The concession from the French government comes after leaders from the "Yellow Vest" movement, so-called because of the high visibility jackets worn by demonstrators, reportedly refused to meet Philippe on Tuesday for talks on how to diffuse opposition to planned fuel tax increases.
Initial protests in previous weeks have now morphed into wider anger at a perceived drop in living standards, price rises and anti-government sentiment, particularly leveled at French President Emmanuel Macron who is seen by many as representative of the elite and wealthy.
Protests have turned increasingly dramatic and often violent. Saturday's protests in Paris were the worst to date with stores looted, cars torched and buildings and monuments damaged by some protesters.
The riots have been described as the "worst in a generation" and "pre-revolutionary." Three people have reportedly died as a result of the unrest, hundreds have been injured and hundreds arrested.
Analysts like Charles Lichfield from Eurasia Group say that the moratorium won't necessarily stop the protests, however.
"The government has decided to make small concessions now," Lichfield said in a note Tuesday. "This attempt to separate the softer end of the gilet jaune movement from those who protested violently last Saturday is unlikely to be enough."
"There are still no plans to reverse the initial tax hike from last January although this was what squeezed household budgets when the global oil price spiked in September-October. Moreover, the small concession gives protesters the impression they have intimidated the government and can obtain much more," he added.
Ahead of Tuesday's decision, Macron was seen to be facing a stark choice of either watering down his controversial carbon tax or potentially facing more trouble.
"The government's inability to respond to the demonstrations to date is explained mostly by the sui generis character of the yellow vest movement. Having organized themselves over the internet, the protesters lack formal structures of leadership," Antonio Barroso, deputy director of research at Teneo Intelligence, said in a note Monday.

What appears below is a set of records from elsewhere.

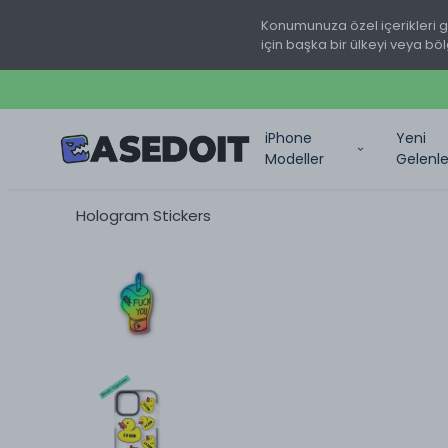
Konumunuza özel içerikleri 
için başka bir ülkeyi veya böl
iPhone
Yeni
Modeller
Gelenle
Hologram Stickers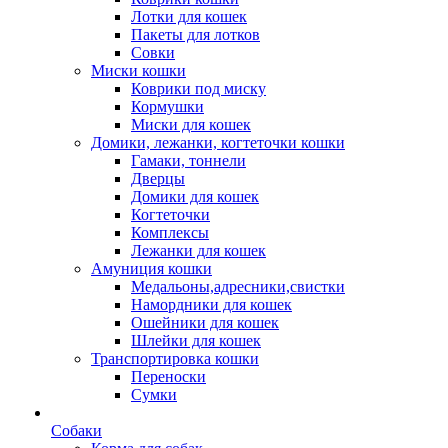
Лотки для кошек
Пакеты для лотков
Совки
Миски кошки
Коврики под миску
Кормушки
Миски для кошек
Домики, лежанки, когтеточки кошки
Гамаки, тоннели
Дверцы
Домики для кошек
Когтеточки
Комплексы
Лежанки для кошек
Амуниция кошки
Медальоны,адресники,свистки
Намордники для кошек
Ошейники для кошек
Шлейки для кошек
Транспортировка кошки
Переноски
Сумки
Собаки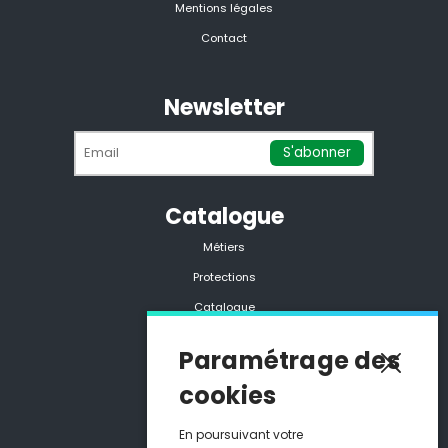
Mentions légales
Contact
Newsletter
Catalogue
Métiers
Protections
Catalogue
Tous les produits
Paramétrage des
cookies
Coordonnées
05 90 25 10 94
En poursuivant votre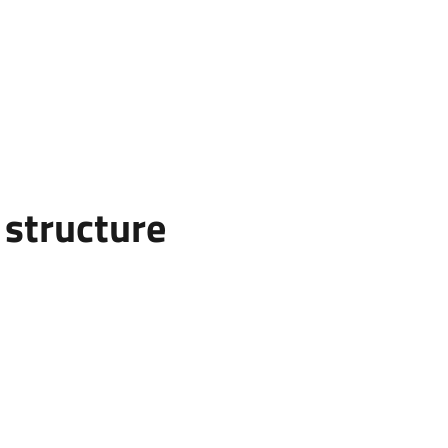
structure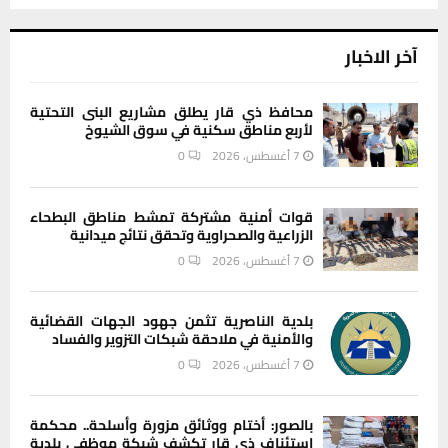
آخر الاخبار
محافظ ذي قار يطلق مشاريع البنى التحتية
لأربع مناطق سكنية في سوق الشيوخ
7 أغسطس، 2026
0
قوات أمنية مشتركة تمشط مناطق البطحاء
الزراعية والصحراوية وتحقق نتائج ميدانية
7 أغسطس، 2026
0
بلدية الناصرية تثمن جهود الجهات القضائية
والأمنية في ملاحقة شبكات التزوير والفساد
7 أغسطس، 2026
0
بالصور: أختام ووثائق مزورة وأسلحة.. محكمة
استئناف ذي قار تكشف شبكة موظفي بلدية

"This makes it especially difficult for the government to establish a dialogue with them. Moreover, while the movement emerged in reaction to the proposed increases in diesel and petrol taxes, the protesters' agenda is much wider," he said, with complaints ranging from dissatisfaction over the fall in purchasing power in recent years and Macron's policies, which they claim benefit the wealthiest.
"As a result, the government's space to meet their demands is rather limited," Barroso noted.
Macron's approval ratings continue to fall, along with those of his prime minister. Now Macron's approval rating stands at just 23 percent, down six points from the previous month, according to an Ifop-Fiducial poll for Paris Match and Sud Radio published Tuesday. Philippe's rating has fallen 10 points to 26 percent.
France's CAC index was trading 0.5 percent lower Tuesday. Market watchers say they expect to see more unrest like that seen in France because of rising inequality and feelings of disenfranchisement among certain sections of society.
"This type of social unrest is growing," Yacine Kanoun, portfolio manager at Shield Asset Management, told CNBC on Tuesday.
"I think what's happening is that there is a huge differentiation between the classes and I don't think everyone is participating in the same way in the economy."
Also speaking to CNBC Europe's "Squawk Box" Tuesday, Steen Jakobsen, the chief economist at Saxo Bank, said: "The biggest issue is that the middle class lost out big time in this crisis of inequality and I think it's coming through… The socio-economic dynamic is not in place to support any kinds of reforms and I think that's the lesson."